Speaker
Description
Tritium recovery rate is one of most important parameters to design highly efficient fuel cycle in fusion reactors. To estimate the tritium recovery rate accurately, chemical reactions in the tritium recovery process must to be studied in detail. In solid type breeding blankets, tritium is expected to be released from the breeder pebbles in the form of HTO into purge gas surrounding the pebbles. The released tritium is then extracted mainly in the form of HT produced as a result of chemical reactions with H2 highly diluted in helium in the purge gas flow. In our previous study, we have studied the chemical kinetics of HTO+H2 -> H2O+HT reaction by the transition state theory.
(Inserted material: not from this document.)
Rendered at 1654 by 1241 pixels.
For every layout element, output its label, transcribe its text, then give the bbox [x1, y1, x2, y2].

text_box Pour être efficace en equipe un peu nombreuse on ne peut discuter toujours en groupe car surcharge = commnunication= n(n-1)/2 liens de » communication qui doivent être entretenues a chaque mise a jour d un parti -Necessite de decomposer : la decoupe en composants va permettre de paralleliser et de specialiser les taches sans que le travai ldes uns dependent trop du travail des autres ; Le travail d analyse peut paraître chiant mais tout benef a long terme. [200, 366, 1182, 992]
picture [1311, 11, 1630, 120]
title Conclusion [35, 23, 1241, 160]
The results show that the activation energy of this reaction is relatively high, and the reaction rate is small for operational temperature ranges of Helium Cooled Ceramic Reflector (HCCR) Test Blanket Module (TBM), adopted as a solid breeder blanket for the study, implying the necessity of further investigation of other reaction paths to produce HT efficiently.
In the present paper, the effects of pre-dissociations of H2 and HTO on the production of HT are studied by quantum chemistry. Firstly, the chemical kinetics of the dissociation of H2 and HTO is studied. Then, possible reaction pathways to produce HT are studied. Finally, the chemical reaction rate coefficients of the HT production reactions are presented.